Ce livre, Lettre à une jeune fille, etc., que je critique par ailleurs, comporte une qualité de taille. Les poèmes y sont écrits en chinois, puis en écriture phonétique, puis en traduction mot à mot. Après quoi, des commentaires intéressants sont donnés sur certains idéogrammes. On apprend, par exemple que le chinois classique était monosyllabique, que le verbe savoir s’y écrit Zhi, alors que le chinois moderne dit Zhi dao. Que le verbe Wang a le sens de « regarder au loin », ce qu’on retrouve aujourd’hui dans le verbe Xi Wang, « espérer ». Ces explications, pour modestes qu’elles soient, aident le voyageur à retenir le poème et, par ricochet socioculturel, à crâner, à briller et à séduire temporairement de jeunes ingénues.
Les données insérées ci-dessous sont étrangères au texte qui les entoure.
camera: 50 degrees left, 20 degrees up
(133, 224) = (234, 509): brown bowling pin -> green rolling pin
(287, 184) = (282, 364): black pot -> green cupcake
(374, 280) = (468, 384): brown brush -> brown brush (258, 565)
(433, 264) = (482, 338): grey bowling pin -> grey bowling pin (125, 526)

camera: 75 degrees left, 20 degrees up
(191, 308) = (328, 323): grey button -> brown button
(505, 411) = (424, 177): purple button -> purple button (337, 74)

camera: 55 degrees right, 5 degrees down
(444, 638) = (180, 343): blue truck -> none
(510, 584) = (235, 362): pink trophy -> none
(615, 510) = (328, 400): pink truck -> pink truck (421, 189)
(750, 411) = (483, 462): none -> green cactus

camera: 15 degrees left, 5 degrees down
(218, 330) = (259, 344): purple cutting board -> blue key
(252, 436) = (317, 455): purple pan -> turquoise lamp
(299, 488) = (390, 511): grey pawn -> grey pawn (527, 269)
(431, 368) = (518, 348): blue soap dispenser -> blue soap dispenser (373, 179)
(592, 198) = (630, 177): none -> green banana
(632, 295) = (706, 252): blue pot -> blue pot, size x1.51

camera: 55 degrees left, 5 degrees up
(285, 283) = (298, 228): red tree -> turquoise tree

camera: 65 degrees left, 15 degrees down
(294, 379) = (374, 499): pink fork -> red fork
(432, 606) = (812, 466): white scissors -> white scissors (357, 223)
Enfin, viennent différentes traductions littéraires du poème. Pimpaneau les a choisi en vertu de leur célébrité, je suppose, et du fait qu’elles représentent chacune une époque particulière. Le voyageur mesure alors la difficulté de l’acte de traduire. Il voit combien les traductions changent de siècle à siècle, et combien la tâche du traducteur est vaine, combien il est seul au monde, condamné à être sempiternellement critiqué, car son travail est nécessairement imparfait. Combien il lui est substantiellement impossible de composer un bon texte français. Le nombre des traductions assurent le lecteur du sens global du poème, et lui indique les glissements sémantiques possibles, les non-dits. Pimpaneau le met donc en position de juger en connaissance de cause, et surtout, lui donne la possibilité de créer lui-même sa propre traduction.
Et pour tout cela, pour faire partager la solitude du traducteur, de l’interprète, et celle du poète, il sera beaucoup pardonné à Jacques Pimpaneau.